* YOUR TASK
Going line by line through the records below, count those containing the word "lines", then give only the count.

Saved data entries
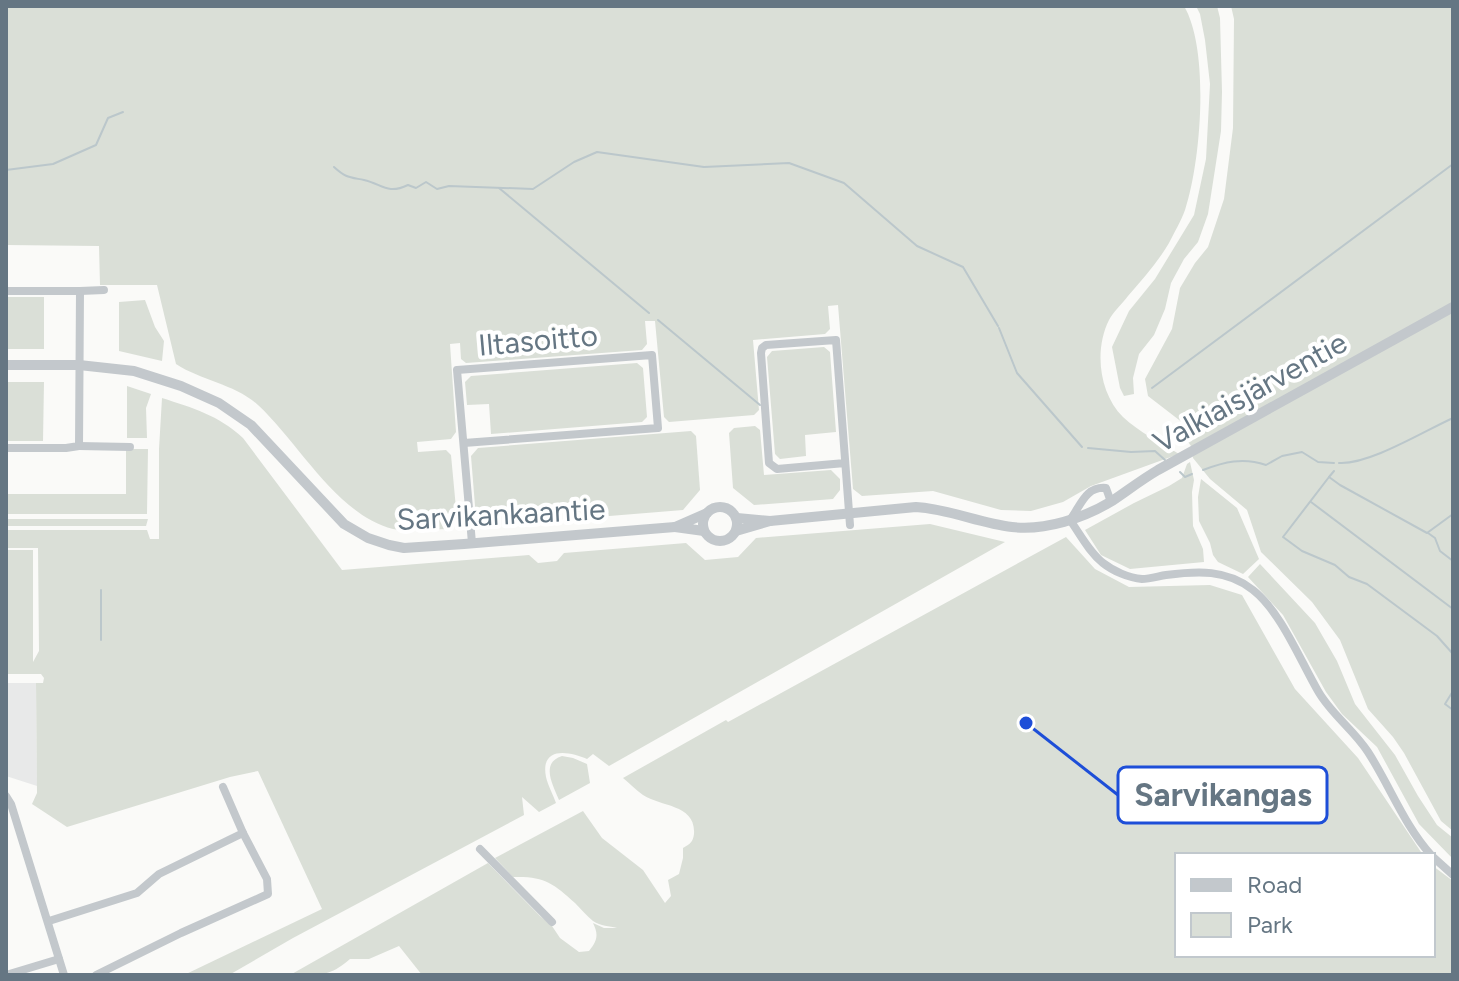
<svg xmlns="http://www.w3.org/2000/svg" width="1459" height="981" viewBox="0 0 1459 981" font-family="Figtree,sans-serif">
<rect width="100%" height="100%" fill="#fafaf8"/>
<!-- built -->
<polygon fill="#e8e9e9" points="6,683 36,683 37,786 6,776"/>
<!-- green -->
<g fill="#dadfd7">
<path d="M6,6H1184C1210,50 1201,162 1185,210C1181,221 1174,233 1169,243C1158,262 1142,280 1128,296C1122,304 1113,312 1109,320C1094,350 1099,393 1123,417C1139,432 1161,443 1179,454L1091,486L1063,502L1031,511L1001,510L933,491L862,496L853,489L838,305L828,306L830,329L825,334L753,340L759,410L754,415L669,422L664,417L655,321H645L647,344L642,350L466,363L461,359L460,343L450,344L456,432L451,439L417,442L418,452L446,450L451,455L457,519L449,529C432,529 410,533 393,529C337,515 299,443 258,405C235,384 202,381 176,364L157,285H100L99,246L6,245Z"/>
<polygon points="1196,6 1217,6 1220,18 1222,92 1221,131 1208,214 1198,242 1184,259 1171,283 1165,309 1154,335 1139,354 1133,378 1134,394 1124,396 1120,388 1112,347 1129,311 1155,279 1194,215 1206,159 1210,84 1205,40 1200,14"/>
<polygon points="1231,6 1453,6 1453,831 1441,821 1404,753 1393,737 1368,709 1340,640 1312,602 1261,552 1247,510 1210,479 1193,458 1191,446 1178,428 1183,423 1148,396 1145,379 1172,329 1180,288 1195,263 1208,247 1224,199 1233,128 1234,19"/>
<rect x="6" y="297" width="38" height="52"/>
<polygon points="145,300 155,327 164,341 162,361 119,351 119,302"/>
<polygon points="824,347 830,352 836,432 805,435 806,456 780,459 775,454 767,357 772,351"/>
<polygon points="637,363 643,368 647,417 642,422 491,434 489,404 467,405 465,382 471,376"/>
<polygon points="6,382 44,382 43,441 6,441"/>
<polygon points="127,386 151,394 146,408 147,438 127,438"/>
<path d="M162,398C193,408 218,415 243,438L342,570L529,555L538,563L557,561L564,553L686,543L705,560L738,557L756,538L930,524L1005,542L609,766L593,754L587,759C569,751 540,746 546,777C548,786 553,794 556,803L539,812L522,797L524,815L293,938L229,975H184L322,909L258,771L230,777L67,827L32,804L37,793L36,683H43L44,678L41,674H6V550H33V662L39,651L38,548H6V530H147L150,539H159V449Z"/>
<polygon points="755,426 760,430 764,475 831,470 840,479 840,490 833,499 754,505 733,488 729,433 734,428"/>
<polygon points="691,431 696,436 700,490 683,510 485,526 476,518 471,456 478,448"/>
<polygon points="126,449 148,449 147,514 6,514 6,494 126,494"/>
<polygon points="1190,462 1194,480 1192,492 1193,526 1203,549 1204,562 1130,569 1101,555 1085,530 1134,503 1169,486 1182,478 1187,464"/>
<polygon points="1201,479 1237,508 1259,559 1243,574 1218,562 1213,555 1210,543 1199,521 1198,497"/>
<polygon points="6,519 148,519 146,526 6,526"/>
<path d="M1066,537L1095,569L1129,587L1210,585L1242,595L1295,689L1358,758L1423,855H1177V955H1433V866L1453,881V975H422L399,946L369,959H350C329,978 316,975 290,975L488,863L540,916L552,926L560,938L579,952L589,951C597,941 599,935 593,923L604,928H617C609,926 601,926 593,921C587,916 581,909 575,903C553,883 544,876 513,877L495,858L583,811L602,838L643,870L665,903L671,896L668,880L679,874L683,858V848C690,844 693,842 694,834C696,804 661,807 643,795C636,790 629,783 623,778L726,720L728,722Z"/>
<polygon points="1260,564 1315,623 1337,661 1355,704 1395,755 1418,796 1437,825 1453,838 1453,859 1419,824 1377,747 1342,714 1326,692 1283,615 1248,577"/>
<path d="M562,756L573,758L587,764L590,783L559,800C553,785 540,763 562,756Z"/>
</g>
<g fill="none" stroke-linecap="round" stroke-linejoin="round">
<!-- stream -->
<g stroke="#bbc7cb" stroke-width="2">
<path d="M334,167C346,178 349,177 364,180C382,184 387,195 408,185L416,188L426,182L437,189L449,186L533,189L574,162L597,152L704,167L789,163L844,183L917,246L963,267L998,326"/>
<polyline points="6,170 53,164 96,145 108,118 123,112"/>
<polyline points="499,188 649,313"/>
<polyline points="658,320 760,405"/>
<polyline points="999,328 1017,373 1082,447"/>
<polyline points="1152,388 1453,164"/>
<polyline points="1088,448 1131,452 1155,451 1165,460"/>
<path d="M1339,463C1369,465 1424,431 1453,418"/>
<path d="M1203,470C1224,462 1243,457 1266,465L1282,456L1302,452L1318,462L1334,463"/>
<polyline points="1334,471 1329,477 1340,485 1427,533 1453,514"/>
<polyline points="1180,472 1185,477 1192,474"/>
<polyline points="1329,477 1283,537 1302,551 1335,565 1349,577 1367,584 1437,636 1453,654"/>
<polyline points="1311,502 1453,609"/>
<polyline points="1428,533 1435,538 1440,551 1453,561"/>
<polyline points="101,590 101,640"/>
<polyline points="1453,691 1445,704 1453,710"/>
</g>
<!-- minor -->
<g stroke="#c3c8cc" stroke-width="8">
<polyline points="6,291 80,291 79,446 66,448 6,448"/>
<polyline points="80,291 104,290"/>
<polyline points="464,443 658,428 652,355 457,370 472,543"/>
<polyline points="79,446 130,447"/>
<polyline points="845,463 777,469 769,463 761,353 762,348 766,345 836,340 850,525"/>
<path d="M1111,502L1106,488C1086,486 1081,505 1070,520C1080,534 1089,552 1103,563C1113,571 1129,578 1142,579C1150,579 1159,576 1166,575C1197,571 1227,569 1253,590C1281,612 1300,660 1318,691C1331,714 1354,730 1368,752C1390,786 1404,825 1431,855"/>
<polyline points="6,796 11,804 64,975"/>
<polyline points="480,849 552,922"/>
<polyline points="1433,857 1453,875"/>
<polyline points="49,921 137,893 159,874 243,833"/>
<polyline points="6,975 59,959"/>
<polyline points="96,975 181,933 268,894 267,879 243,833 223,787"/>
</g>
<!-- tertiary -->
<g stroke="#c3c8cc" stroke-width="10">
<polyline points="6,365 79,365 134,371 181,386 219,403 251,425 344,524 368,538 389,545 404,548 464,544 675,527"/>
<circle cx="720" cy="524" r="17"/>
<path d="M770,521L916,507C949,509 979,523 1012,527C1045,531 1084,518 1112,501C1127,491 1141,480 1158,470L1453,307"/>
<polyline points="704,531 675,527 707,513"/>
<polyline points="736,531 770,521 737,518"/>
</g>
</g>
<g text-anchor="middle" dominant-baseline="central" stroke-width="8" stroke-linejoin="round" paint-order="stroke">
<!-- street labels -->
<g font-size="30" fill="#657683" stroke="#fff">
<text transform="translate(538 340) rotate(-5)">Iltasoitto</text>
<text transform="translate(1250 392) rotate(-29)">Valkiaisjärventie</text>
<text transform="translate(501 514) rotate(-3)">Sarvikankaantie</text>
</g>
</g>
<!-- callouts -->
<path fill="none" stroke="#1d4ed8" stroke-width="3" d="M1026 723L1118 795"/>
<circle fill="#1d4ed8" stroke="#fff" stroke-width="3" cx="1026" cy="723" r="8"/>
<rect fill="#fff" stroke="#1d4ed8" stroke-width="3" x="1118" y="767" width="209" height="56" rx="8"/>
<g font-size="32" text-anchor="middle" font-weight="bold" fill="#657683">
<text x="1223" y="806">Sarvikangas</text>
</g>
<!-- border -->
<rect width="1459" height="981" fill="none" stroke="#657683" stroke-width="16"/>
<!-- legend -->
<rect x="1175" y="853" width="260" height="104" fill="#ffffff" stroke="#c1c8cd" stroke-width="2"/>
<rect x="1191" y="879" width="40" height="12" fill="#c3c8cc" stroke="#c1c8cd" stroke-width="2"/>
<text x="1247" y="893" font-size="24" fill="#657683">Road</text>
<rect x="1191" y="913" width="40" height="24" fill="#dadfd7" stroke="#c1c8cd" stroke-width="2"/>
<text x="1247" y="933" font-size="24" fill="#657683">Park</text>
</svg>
--
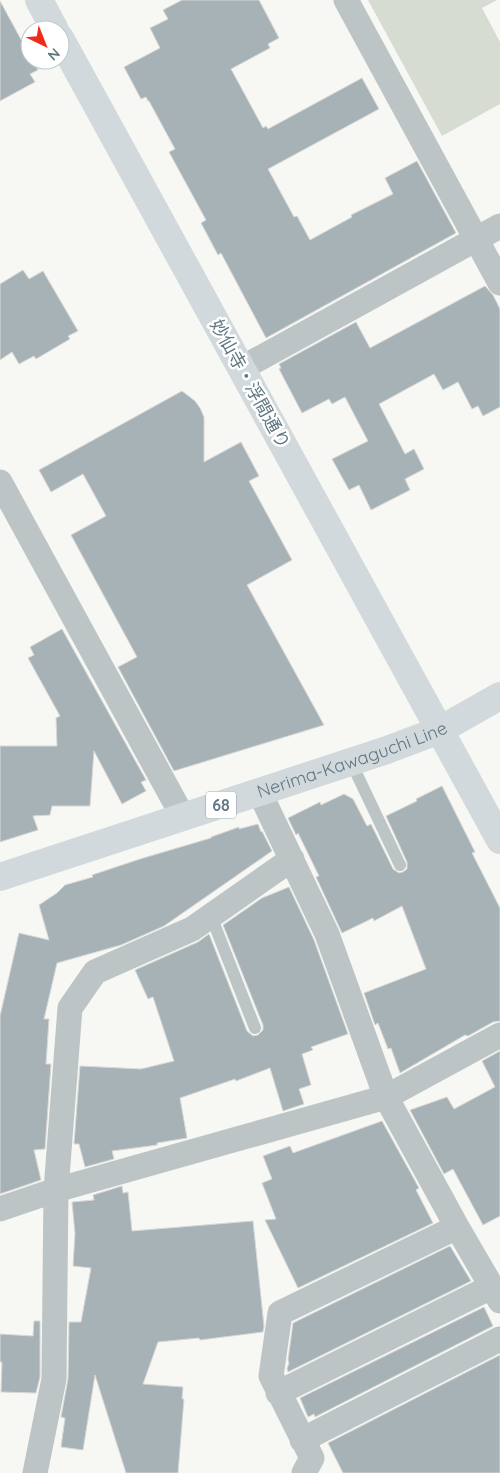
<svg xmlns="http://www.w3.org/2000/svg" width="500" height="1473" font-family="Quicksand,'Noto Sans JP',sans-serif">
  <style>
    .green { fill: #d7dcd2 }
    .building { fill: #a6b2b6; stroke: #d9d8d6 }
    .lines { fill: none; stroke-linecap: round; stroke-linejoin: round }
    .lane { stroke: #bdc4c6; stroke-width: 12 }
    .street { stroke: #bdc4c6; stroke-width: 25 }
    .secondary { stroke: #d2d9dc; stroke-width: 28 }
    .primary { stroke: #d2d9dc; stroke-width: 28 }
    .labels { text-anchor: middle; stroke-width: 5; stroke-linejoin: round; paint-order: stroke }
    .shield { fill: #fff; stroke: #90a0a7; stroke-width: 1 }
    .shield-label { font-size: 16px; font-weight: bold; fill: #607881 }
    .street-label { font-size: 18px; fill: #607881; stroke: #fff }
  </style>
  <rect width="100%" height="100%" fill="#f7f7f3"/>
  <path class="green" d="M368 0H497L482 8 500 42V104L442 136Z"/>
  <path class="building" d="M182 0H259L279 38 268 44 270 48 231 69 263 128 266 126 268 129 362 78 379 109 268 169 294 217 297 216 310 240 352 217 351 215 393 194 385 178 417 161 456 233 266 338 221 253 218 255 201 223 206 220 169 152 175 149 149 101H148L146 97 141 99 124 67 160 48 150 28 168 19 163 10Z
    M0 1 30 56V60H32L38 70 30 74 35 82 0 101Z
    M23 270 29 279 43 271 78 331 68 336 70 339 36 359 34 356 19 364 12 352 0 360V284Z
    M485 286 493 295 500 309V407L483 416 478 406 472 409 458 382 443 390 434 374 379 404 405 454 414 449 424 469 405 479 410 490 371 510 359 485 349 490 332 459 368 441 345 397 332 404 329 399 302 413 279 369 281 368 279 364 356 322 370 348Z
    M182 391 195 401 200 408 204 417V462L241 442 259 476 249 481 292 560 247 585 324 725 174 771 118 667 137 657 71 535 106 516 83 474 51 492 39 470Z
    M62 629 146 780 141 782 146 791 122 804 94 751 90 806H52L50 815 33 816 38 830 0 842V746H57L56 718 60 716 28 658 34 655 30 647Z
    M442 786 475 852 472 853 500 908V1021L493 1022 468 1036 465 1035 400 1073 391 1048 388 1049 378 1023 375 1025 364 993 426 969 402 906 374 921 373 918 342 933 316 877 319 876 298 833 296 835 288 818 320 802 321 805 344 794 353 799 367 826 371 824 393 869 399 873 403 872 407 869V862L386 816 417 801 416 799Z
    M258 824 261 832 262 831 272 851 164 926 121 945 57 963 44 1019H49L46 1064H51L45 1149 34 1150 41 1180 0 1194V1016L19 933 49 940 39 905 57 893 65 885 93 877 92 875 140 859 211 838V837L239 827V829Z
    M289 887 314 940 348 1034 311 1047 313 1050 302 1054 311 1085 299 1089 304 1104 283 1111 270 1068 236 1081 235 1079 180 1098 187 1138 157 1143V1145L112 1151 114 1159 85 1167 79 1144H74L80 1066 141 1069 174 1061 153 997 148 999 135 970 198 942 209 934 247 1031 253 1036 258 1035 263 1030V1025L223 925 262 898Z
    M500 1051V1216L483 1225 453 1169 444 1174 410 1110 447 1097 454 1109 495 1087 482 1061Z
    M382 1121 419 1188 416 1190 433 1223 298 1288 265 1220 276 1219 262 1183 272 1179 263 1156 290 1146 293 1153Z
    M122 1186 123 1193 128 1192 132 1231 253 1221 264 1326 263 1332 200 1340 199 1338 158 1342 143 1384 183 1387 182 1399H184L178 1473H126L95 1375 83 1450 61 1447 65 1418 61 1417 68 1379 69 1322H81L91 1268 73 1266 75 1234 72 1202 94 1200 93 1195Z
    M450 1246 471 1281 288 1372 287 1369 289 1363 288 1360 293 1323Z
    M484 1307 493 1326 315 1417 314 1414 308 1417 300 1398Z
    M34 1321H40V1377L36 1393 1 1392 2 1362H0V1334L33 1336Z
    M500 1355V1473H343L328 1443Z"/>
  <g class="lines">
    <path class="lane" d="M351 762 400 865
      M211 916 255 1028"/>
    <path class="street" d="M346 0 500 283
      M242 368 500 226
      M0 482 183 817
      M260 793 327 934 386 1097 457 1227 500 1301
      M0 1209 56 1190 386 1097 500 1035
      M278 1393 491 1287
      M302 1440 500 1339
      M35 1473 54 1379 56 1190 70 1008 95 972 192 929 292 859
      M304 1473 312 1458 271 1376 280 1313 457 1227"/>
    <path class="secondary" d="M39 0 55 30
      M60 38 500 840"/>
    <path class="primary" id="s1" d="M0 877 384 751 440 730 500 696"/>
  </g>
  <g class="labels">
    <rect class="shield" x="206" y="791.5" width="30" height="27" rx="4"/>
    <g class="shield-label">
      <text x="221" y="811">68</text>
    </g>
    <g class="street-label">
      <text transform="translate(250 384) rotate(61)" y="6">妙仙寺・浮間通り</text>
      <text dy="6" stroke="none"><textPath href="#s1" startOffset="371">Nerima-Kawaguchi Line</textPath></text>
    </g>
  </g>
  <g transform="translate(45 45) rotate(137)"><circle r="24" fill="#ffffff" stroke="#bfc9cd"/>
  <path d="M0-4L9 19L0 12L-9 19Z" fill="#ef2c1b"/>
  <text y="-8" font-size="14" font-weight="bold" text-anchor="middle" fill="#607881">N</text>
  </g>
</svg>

* TASK RESULT
2